> [What you need to do]:
In the listing below, locate the line with "- portal vein: (171, 212, 228, 244)" and the line with "- T3 vertebra: (233, 278, 287, 298)", then output both and everything between them exactly, minus any pictures.

> [Task data]:
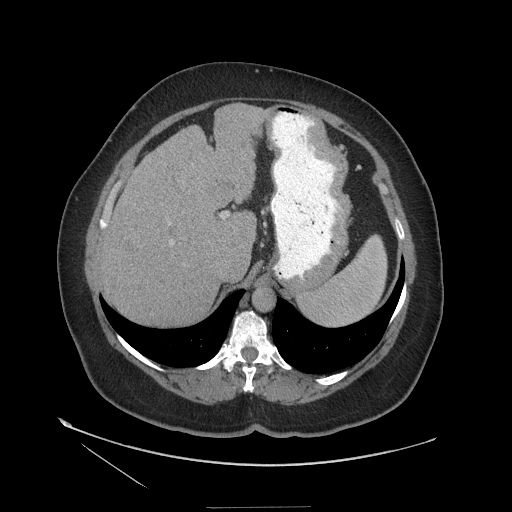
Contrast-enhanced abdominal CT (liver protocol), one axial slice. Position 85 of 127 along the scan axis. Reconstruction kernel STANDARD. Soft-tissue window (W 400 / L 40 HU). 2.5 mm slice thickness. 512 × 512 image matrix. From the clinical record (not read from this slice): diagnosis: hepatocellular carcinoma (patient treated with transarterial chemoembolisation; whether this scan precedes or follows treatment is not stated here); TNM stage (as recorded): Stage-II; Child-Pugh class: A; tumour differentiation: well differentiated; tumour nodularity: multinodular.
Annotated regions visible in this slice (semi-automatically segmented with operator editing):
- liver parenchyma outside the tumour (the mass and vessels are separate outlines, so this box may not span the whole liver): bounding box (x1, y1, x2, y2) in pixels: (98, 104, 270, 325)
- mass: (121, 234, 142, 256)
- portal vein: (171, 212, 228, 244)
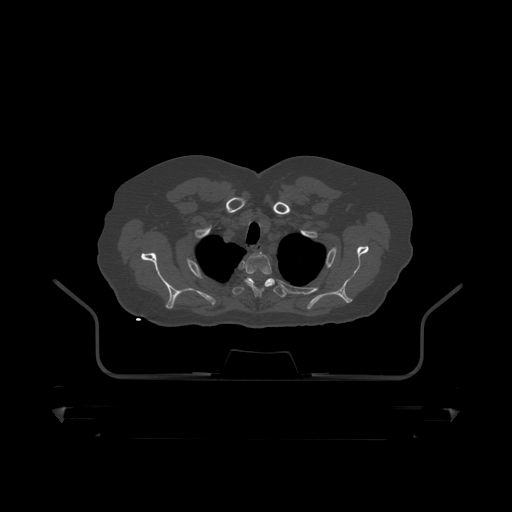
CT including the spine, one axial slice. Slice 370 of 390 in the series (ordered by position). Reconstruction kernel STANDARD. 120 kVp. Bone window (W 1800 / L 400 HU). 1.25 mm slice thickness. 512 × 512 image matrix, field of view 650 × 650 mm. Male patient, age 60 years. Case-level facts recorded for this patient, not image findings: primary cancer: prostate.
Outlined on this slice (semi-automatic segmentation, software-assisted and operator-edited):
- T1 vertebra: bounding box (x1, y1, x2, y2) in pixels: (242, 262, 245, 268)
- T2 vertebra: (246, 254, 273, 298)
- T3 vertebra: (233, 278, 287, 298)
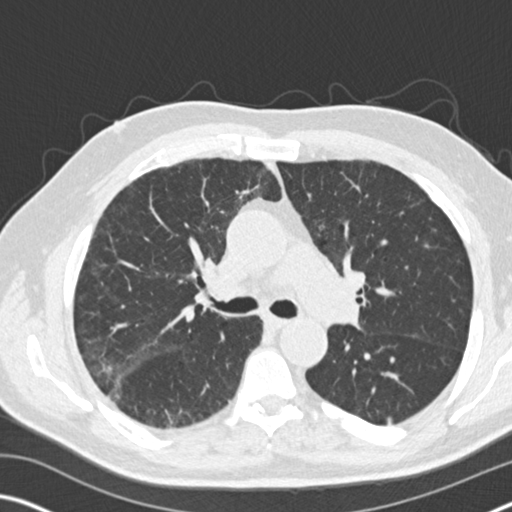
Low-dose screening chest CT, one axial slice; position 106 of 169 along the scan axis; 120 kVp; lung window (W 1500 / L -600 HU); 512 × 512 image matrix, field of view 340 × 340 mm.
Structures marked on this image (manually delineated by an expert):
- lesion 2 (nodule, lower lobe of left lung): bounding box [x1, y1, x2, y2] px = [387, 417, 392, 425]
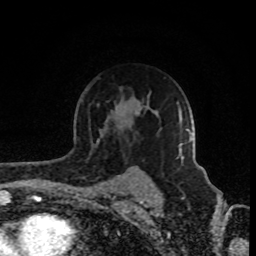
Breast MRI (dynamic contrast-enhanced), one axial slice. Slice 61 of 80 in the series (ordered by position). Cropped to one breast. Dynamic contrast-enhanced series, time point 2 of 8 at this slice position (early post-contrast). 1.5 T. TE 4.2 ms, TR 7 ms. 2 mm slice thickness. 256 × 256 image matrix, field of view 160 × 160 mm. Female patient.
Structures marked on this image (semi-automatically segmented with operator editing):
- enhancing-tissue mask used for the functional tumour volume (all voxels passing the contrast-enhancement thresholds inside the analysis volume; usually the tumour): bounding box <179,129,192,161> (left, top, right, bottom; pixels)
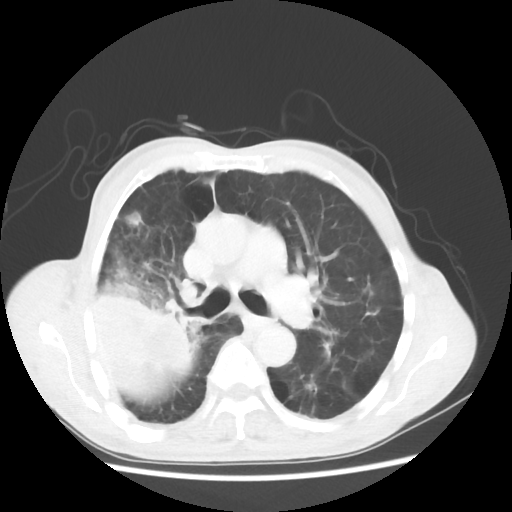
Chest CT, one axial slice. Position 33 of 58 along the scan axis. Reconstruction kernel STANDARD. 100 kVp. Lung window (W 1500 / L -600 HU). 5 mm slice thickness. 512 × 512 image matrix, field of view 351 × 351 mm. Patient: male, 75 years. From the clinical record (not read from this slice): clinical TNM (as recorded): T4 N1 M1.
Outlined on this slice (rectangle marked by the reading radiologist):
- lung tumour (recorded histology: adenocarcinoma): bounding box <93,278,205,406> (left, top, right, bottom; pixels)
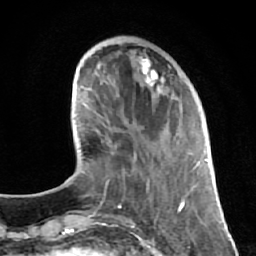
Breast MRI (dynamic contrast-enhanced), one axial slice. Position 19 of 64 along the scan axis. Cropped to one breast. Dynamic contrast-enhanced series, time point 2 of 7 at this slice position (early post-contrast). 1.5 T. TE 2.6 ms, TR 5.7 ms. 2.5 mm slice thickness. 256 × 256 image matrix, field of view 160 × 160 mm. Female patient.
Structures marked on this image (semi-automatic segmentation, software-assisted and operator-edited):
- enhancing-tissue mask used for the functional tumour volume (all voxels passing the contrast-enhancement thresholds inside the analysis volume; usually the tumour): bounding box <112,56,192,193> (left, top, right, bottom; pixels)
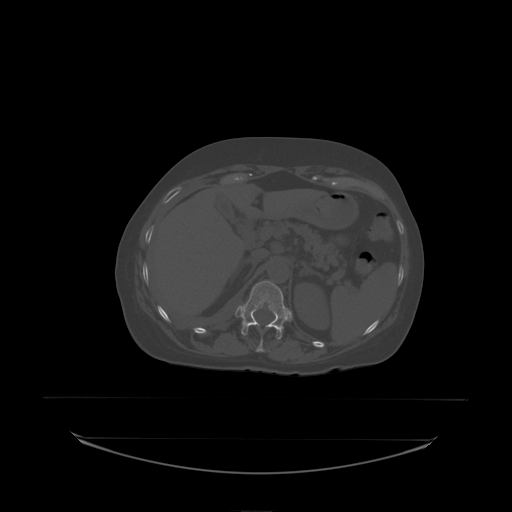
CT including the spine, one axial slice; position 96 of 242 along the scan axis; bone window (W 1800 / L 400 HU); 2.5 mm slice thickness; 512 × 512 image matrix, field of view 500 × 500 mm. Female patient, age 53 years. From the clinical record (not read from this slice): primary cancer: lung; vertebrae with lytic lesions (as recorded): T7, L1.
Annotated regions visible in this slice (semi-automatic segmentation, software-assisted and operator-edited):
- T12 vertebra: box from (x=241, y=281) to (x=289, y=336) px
...
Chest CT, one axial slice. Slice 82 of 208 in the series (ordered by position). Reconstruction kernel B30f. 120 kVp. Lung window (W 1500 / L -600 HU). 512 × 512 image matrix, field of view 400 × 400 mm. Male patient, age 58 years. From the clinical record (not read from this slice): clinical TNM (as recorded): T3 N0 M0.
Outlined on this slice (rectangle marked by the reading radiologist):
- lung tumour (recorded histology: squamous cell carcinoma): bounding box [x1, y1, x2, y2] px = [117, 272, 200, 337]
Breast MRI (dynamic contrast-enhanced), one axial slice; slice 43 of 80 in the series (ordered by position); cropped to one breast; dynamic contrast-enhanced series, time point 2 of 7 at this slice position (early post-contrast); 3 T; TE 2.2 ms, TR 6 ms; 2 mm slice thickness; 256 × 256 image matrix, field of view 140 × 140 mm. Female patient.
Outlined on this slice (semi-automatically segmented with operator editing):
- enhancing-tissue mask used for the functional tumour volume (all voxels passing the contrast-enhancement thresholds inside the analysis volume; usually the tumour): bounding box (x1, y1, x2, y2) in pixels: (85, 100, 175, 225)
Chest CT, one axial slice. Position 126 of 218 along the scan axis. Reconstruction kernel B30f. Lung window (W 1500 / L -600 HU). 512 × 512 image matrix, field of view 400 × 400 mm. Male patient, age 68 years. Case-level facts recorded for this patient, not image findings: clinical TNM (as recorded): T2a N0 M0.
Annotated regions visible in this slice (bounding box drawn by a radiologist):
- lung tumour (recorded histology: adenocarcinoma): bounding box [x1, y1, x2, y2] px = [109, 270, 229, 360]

> [Result of this exercise]:
- portal vein: (171, 212, 228, 244)
CT including the spine, one axial slice. Slice 370 of 390 in the series (ordered by position). Reconstruction kernel STANDARD. 120 kVp. Bone window (W 1800 / L 400 HU). 1.25 mm slice thickness. 512 × 512 image matrix, field of view 650 × 650 mm. Male patient, age 60 years. Case-level facts recorded for this patient, not image findings: primary cancer: prostate.
Outlined on this slice (semi-automatic segmentation, software-assisted and operator-edited):
- T1 vertebra: bounding box (x1, y1, x2, y2) in pixels: (242, 262, 245, 268)
- T2 vertebra: (246, 254, 273, 298)
- T3 vertebra: (233, 278, 287, 298)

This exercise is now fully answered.